If Life Had A Backspace Key

I wish I had more to feel but I don’t. Just a bunch of disjointed thoughts that don’t really make sense. I’m having trouble finding the right words to express yet every word that came out, I hit delete, delete, delete. The words just doesn’t make sense when it comes out from my lips. I want to write about the boys that came one after another but I keep pushing them away. Instead I let myself be called beautiful, smart and strong yet ending my day alone every night.

I’ve done things I’m not proud of, but self-loathing ebbs and flows. Sometimes I feel brave, other times I feel depraved. Should I trust my decisions or wait for my wavered precision to pass before I do something repulsive? There’s no such thing as mistakes in life, I was told, only lessons to be learn. But what if the lessons were I made stupid decisions and keep repeating them. Delete. Delete. Delete. 

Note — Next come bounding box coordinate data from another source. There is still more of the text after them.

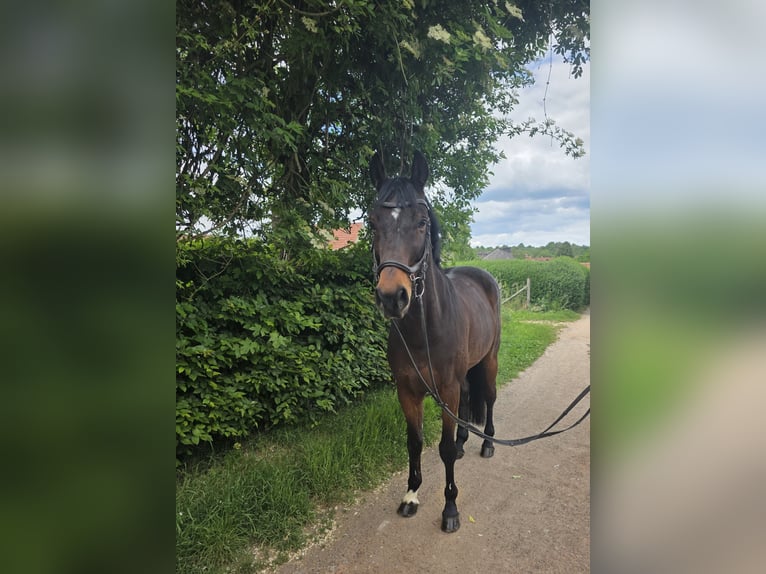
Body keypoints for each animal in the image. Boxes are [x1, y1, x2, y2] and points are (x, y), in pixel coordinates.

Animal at [368, 150, 502, 533]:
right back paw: (463, 442)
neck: (423, 331)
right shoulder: (407, 391)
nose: (392, 297)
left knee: (489, 397)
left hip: (489, 360)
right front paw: (411, 495)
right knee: (469, 400)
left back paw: (487, 443)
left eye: (422, 221)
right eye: (372, 223)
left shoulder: (446, 388)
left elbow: (441, 449)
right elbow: (414, 442)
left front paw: (450, 509)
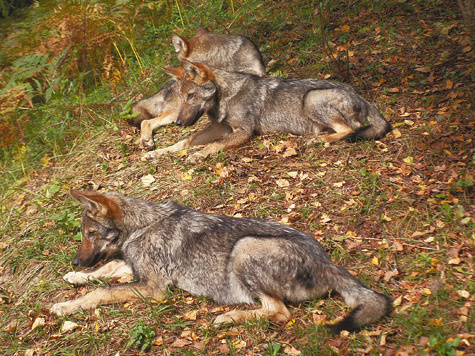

I thought about the sweet conversations I had when I flirt around with my the boys I never want to get serious with, but I’ve lose the ability to flirt now, none of this is making sense. I’m having trouble typing, the words just won’t spill. I keep hitting delete. The words just couldn’t find its way out of my fingers, where are my words, where is my mind, where is my heart? I’m in trouble, I’m not thinking, I’m starting to… fumble? Wrong words, delete. Delete. Delete.

I wish I could rewrite my life in a blank piece of paper, I wish life had a backspace key… delete. Delete. Delete. So I could do a reset on feelings.